EXTRACTED TEXT.

Segment Open

Google’s FLoC: What is it and why so many other browsers are against it | Tech News

Google’s FLoC: What is it and why so many other browsers are against it

FLoC is Google’s alternative to third-party cookies and is based on machine learning. This will allow the browser, any browser, to anonymously study how users are browsing and then group them in ‘cohorts’.

By: HT TECH
| Updated on: Aug 21 2022, 16:32 IST
Privacy-focused browser DuckDuckGo, Brave and Vivaldi have all warned users against FLoC and have said that they are going to block it on their end.
Privacy-focused browser DuckDuckGo, Brave and Vivaldi have all warned users against FLoC and have said that they are going to block it on their end. (Vivaldi/ZDNet)
Privacy-focused browser DuckDuckGo, Brave and Vivaldi have all warned users against FLoC and have said that they are going to block it on their end.
Privacy-focused browser DuckDuckGo, Brave and Vivaldi have all warned users against FLoC and have said that they are going to block it on their end. (Vivaldi/ZDNet)

Just a few weeks ago Google announced that they were turning off support for third-party cookies on the Chrome browser. This move obviously is going to change how companies, including Google, track users on the internet. So does that mean Google is going to stop tracking you? Of course not! Google is replacing third-party cookies with something called FLoC or Federated Learning of Cohorts.

What is FLoC or the Federated Learning of Cohorts?

FLoC is Google's alternative to third-party cookies and is based on machine learning. This will allow the browser, any browser, to anonymously study how users are browsing and then group them in ‘cohorts'. Following this, you will be served ads based on your cohort and not on your individual data. So, you are still going to be targeted with ads but in a more anonymous manner.

Segment Closed

TASK OBJECTIVE.
Please copy out the whole article on Google's FLoC word for word.

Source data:

Segment Open

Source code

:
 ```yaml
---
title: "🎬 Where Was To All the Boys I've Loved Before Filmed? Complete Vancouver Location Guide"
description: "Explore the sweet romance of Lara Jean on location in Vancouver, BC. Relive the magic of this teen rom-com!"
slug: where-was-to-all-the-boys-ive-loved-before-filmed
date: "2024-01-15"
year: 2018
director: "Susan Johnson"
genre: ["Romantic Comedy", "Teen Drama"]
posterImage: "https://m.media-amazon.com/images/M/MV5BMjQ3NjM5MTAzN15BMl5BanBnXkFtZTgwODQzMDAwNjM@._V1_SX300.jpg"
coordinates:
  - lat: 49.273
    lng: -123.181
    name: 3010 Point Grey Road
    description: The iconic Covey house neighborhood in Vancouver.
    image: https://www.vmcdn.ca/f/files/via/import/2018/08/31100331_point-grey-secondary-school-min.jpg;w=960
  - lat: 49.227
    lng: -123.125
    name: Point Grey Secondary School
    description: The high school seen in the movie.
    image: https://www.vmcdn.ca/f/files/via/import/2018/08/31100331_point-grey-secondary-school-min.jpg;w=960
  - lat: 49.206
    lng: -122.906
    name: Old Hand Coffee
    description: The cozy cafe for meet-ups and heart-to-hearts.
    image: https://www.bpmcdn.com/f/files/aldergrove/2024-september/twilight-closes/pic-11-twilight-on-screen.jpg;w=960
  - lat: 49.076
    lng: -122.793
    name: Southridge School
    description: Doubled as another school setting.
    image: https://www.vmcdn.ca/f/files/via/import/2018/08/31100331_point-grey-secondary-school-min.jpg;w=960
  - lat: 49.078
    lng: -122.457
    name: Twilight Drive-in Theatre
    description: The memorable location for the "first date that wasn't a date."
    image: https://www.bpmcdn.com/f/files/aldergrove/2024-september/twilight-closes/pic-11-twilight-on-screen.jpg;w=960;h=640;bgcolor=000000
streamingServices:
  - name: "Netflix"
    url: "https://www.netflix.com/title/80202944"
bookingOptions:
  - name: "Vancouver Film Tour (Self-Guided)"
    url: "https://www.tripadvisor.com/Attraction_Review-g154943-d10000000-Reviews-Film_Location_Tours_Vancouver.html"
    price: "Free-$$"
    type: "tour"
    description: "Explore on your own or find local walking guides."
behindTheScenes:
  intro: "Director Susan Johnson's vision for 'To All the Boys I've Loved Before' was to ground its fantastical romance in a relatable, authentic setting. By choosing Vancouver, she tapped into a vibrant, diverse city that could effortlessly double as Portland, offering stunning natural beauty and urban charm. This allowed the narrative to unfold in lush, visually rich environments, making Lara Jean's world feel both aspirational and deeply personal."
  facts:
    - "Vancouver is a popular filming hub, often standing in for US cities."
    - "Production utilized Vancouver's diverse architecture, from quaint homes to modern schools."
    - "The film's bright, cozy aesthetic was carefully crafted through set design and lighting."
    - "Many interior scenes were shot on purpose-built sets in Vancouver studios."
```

Segment Closed

SOLUTION TO THE PROBLEM.
Google’s FLoC: What is it and why so many other browsers are against it | Tech News

Google’s FLoC: What is it and why so many other browsers are against it

FLoC is Google’s alternative to third-party cookies and is based on machine learning. This will allow the browser, any browser, to anonymously study how users are browsing and then group them in ‘cohorts’.

By: HT TECH
| Updated on: Aug 21 2022, 16:32 IST
Privacy-focused browser DuckDuckGo, Brave and Vivaldi have all warned users against FLoC and have said that they are going to block it on their end.
Privacy-focused browser DuckDuckGo, Brave and Vivaldi have all warned users against FLoC and have said that they are going to block it on their end. (Vivaldi/ZDNet)
Privacy-focused browser DuckDuckGo, Brave and Vivaldi have all warned users against FLoC and have said that they are going to block it on their end.
Privacy-focused browser DuckDuckGo, Brave and Vivaldi have all warned users against FLoC and have said that they are going to block it on their end. (Vivaldi/ZDNet)

Just a few weeks ago Google announced that they were turning off support for third-party cookies on the Chrome browser. This move obviously is going to change how companies, including Google, track users on the internet. So does that mean Google is going to stop tracking you? Of course not! Google is replacing third-party cookies with something called FLoC or Federated Learning of Cohorts.

What is FLoC or the Federated Learning of Cohorts?

FLoC is Google's alternative to third-party cookies and is based on machine learning. This will allow the browser, any browser, to anonymously study how users are browsing and then group them in ‘cohorts'. Following this, you will be served ads based on your cohort and not on your individual data. So, you are still going to be targeted with ads but in a more anonymous manner.